## [TEXTO DE ORIGEM]
+++
Por José Aparecido Ribeiro
Para os apressados é importante lembrar que o tempo, a moral e a lógica da política não são as mesma das do povo
O povo brasileiro acordou com a sensação de ter sido traído, e alguns jogaram a toalha. A turma do deixa disso está em êxtase com o posicionamento desta quinta-feira (09) do presidente Jair Bolsonaro. Na leitura mundana e imediatista, Brasília hoje deveria acordar e ver 11 “traidores” dependurados em forcas na Praça dos Três Poderes. Esse é o desejo de milhões de pessoas. É legítimo? Sim, possível? Evidente que não.
Os ministros que chamaram o povo de “baderneiro”, “radical”, “insano” merecem punição, afinal se dizem defensores da democracia, mas se comportam como inimigos do povo quando agem sendo policiais, delegados, promotores e juízes, rasgando a Constituição que juraram defender. Dão provas do menosprezo que sentem pelo povo no próprio luxo que vivem, isso ninguém pode negar.
Fato é que a lei do talião, “olho por olho, dente por dente”, ficou para trás e os tempos são outros, aqui o buraco é mais embaixo. A surra precisa ser dada de outra forma, não na baioneta, mas na caneta e nas quatro linhas da Constituição – frase repetida centenas de milhares de vezes, mas pouco praticada por quem ataca o chefe do executivo.
Bolsonaro muito provavelmente não leu “A Arte da Guerra de Sun Tzu”, mas alguém deve ter lido e no pé do ouvido deve ter sugerido que ele aplicasse parte das teorias que estão lá. Também não deve ter lido “O Príncipe de Nicolau Maquiavel”, mas Michel Temer com certeza leu e citou trechos nas 5 horas que conversaram ontem quinta-feira (09).
O presidente pediu e o povo atendeu
O presidente pediu e o povo atendeu, fez o que ele precisava que os inimigos e o mundo visse no último 7 de setembro de 2021. Não foi por acaso a negação, o desespero, a manipulação de imagens e a tentativa tresloucada da imprensa de mostrar outra versão que não era a das imagens. Eles sabem o que significou o povo nas ruas, embora o desprezo deles pelo povo também seja maior do que a razão e os fatos.
Uma trégua às vezes é necessária para ganhar fôlego, desarmar o inimigo e se fortalecer para continuar na guerra. Apesar de esgotado, exaurido e legitimamente impaciente, o povo terá que compreender que não é hora de abandonar o barco e jogar a toalha. Conversando com gente mais experiente do que eu em Brasília tive noticias de que nos bastidores a trégua, que chamam de “pacto de não beligerância” estava sendo construído há um mês.
+++
## [O QUE FAZER]
**1.** No texto sobre a trégua de Bolsonaro, quantas horas durou a conversa entre Bolsonaro e Michel Temer?
**2.** Prossiga com o texto sobre a trégua de Bolsonaro a partir da última frase apresentada.

## [REGISTROS DE DADOS]
+++
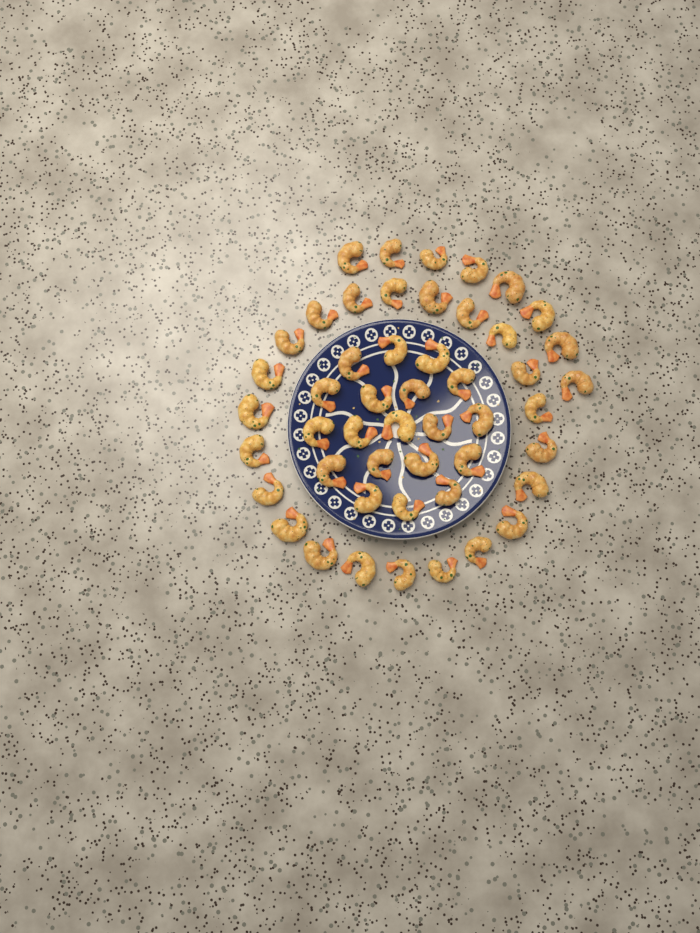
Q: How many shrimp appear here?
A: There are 49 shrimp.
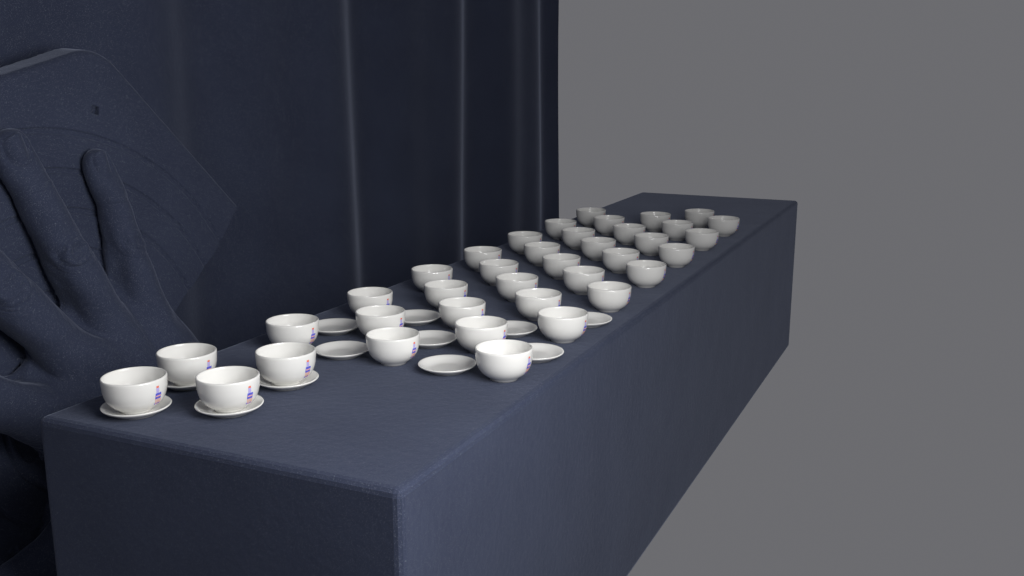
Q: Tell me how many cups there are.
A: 38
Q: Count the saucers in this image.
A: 12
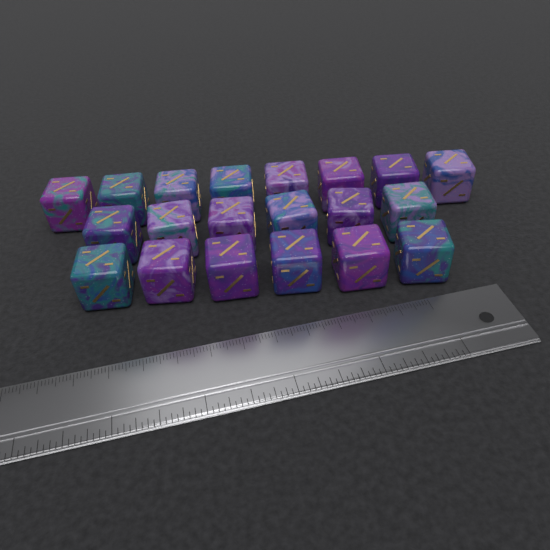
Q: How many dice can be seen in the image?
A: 20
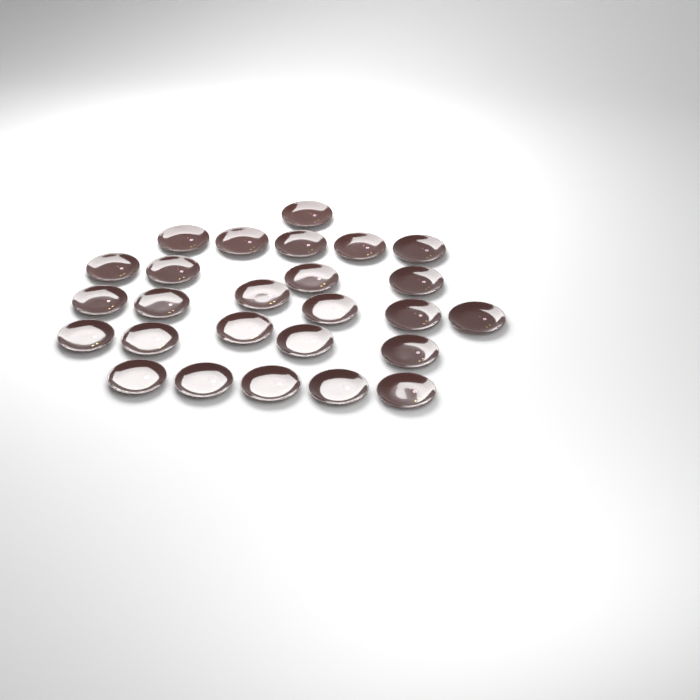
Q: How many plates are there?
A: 26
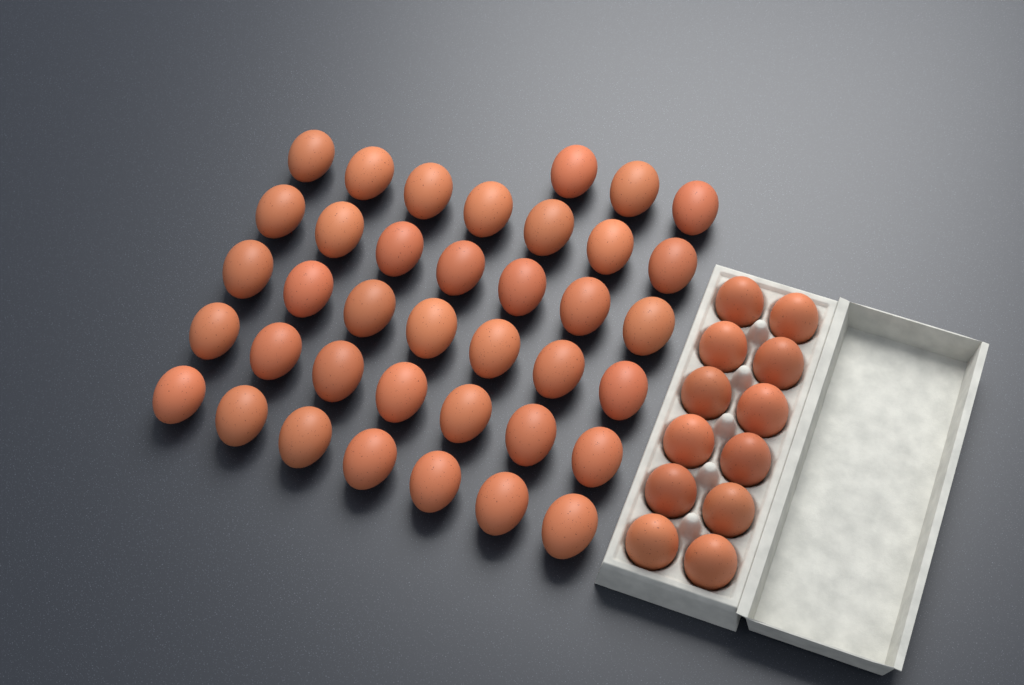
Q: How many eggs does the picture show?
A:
+++
## [RESPOSTAS DAS TAREFAS]
**1.** Cinco horas.

**2.**
Bolsonaro não está sozinho no covil, conhece as serpentes e o modus operandi delas
Na mesa de negociações o executivo governamental está sendo representado pelo ministro da Casa Civil, Ciro Nogueira. O legislativo tem na mesa o presidente da Câmara dos Deputados, Arthur Lira (PP/AL) e o presidente do Senado, Rodrigo Pacheco (DEM/MG) e pelo judiciário, responde o ministro do Supremo Tribunal Federal – STF, Gilmar Mendes, ele que se fosse jogado aos leões (povo), viraria pó.
Mas é assim a lógica e a moral da política, que não é a mesma dos homens. Basta ver onde foi parar Renan Calheiros. O fato é que os atos que alguns ministros do STF e a imprensa em uníssono chamam de “antidemocráticos” conferiu ao presidente um up-grade no palco dos acontecimentos.
Sabendo disso entra em cena como mediador, o animal político Michel Temer, homem que a história há de ser justa e reconhecer por ter tirado o Brasil do maior buraco da sua história, cavado por Dilma Rousseff e pelos aliados do PT que saquearam o cofres públicos por 20 anos.
Bolsonaro tem pela frente dependendo do Supremo Tribunal Federal ação que pede derrubada dos decretos de armas; o inquérito dos “atos antidemocráticos” devendo ser transferido para a PGR saindo das mãos de Moraes, seu maior desafeto. Tão importante e não menos falada, a questão Raposa Serra do Sol em Roraima.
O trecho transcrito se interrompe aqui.